TASK ITEM:
Restate word for word the lines in the listing below, starting at the line containing "M414 301 418 272V259" and ending at the line containing "M824 192 842 190 853 182", both included; leave out the rest.

INPUT:
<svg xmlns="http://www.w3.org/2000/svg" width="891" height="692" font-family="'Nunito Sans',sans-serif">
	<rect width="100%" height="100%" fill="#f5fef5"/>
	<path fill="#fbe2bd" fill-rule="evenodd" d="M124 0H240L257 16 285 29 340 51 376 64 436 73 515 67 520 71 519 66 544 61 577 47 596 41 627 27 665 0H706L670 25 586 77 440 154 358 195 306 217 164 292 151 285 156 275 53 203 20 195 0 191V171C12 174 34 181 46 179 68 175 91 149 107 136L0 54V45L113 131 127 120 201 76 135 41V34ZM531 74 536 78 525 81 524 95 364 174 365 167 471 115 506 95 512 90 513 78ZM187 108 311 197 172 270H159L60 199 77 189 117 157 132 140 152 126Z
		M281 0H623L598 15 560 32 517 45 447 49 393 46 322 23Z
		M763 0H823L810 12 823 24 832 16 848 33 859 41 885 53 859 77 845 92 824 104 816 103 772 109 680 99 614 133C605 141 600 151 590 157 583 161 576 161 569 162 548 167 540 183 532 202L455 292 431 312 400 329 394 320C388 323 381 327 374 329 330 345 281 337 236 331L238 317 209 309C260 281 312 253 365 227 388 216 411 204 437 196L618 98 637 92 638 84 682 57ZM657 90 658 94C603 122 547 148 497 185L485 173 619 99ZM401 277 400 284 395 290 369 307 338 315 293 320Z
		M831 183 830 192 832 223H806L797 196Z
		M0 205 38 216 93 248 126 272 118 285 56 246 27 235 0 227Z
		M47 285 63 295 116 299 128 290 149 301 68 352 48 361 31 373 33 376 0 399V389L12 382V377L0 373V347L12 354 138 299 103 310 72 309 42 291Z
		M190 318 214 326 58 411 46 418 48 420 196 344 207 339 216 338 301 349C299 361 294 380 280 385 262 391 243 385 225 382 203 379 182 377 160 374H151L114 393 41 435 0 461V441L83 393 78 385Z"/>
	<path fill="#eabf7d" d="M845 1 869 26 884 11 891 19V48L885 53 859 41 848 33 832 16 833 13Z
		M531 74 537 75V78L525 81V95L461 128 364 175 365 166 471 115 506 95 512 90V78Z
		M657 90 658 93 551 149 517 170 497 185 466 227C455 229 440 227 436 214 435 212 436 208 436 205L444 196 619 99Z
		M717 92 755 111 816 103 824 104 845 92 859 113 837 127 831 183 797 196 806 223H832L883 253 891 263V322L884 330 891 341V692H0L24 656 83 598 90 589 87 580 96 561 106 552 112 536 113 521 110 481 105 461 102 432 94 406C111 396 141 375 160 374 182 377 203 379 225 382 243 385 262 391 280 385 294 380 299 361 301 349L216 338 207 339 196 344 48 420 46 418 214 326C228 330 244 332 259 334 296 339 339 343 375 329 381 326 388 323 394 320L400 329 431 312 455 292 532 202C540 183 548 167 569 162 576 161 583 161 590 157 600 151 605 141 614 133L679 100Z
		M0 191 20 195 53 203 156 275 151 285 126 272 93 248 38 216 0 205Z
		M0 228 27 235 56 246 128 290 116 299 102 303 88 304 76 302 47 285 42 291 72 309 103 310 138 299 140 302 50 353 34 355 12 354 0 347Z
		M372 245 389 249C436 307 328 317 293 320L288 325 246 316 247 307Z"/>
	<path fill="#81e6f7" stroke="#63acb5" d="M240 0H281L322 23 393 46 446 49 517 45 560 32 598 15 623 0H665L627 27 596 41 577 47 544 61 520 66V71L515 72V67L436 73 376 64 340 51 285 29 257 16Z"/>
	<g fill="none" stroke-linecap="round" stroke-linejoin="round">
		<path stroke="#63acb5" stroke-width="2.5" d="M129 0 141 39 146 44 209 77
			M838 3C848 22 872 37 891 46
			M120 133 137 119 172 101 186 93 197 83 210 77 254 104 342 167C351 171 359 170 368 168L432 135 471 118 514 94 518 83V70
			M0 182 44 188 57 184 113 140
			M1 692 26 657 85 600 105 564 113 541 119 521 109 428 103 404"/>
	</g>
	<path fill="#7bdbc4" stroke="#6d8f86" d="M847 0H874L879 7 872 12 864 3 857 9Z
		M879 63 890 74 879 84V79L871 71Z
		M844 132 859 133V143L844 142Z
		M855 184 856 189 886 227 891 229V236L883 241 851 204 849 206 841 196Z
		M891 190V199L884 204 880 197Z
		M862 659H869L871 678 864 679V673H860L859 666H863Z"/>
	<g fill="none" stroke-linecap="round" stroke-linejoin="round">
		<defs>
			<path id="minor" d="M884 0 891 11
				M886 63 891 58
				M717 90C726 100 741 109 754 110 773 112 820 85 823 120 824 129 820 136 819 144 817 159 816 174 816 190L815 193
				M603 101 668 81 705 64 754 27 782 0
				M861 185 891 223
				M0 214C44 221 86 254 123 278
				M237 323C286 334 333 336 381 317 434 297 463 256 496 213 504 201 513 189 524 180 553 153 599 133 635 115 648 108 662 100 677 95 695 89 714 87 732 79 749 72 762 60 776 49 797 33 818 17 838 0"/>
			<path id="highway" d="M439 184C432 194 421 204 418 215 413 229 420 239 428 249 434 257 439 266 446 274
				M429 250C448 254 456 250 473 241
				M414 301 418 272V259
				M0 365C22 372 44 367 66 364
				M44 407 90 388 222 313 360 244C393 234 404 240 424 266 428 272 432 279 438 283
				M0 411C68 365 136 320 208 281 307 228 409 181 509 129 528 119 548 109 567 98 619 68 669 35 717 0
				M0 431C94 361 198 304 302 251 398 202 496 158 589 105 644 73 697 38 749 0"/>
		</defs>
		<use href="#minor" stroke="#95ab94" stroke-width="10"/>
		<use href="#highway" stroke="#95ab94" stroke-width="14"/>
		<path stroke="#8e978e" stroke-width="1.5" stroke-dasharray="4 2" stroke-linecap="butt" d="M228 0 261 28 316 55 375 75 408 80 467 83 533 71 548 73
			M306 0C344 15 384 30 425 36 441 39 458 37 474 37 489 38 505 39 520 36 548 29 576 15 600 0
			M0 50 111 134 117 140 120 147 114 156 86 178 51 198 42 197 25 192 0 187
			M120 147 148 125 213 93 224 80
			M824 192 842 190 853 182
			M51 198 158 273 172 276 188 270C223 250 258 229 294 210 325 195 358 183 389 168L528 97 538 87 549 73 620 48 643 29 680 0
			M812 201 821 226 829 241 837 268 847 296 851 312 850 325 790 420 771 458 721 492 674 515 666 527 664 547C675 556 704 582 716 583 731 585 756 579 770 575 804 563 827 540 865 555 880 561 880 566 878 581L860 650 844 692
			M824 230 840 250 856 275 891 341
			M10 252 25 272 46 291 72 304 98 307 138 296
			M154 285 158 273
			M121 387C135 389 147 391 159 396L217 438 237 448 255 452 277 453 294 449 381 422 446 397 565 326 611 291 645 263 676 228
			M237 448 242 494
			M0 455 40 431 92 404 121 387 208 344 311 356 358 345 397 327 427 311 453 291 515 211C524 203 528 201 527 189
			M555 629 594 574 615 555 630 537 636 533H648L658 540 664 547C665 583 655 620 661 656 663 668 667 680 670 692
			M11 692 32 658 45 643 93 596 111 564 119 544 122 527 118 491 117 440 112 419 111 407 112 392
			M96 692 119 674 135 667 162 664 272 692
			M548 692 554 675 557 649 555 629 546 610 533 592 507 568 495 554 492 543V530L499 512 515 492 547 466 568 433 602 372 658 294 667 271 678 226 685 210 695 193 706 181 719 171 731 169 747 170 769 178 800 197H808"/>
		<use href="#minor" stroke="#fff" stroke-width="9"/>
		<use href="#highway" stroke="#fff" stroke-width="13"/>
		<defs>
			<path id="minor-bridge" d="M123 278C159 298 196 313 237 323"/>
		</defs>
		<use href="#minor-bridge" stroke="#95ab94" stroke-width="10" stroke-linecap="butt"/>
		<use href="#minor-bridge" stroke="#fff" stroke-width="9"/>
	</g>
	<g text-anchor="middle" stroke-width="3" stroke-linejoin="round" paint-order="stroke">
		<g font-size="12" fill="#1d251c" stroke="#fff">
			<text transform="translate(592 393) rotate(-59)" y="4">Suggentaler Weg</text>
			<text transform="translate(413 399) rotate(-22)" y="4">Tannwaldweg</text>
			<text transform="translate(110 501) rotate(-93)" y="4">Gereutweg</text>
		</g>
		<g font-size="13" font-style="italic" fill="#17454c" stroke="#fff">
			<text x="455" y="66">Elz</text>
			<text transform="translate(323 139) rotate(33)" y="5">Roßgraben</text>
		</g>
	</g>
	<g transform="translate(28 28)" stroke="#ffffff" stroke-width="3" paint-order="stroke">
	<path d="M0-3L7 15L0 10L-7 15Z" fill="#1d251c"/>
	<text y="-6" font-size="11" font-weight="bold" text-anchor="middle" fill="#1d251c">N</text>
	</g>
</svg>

EXERCISE RESULT:
				M414 301 418 272V259
				M0 365C22 372 44 367 66 364
				M44 407 90 388 222 313 360 244C393 234 404 240 424 266 428 272 432 279 438 283
				M0 411C68 365 136 320 208 281 307 228 409 181 509 129 528 119 548 109 567 98 619 68 669 35 717 0
				M0 431C94 361 198 304 302 251 398 202 496 158 589 105 644 73 697 38 749 0"/>
		</defs>
		<use href="#minor" stroke="#95ab94" stroke-width="10"/>
		<use href="#highway" stroke="#95ab94" stroke-width="14"/>
		<path stroke="#8e978e" stroke-width="1.5" stroke-dasharray="4 2" stroke-linecap="butt" d="M228 0 261 28 316 55 375 75 408 80 467 83 533 71 548 73
			M306 0C344 15 384 30 425 36 441 39 458 37 474 37 489 38 505 39 520 36 548 29 576 15 600 0
			M0 50 111 134 117 140 120 147 114 156 86 178 51 198 42 197 25 192 0 187
			M120 147 148 125 213 93 224 80
			M824 192 842 190 853 182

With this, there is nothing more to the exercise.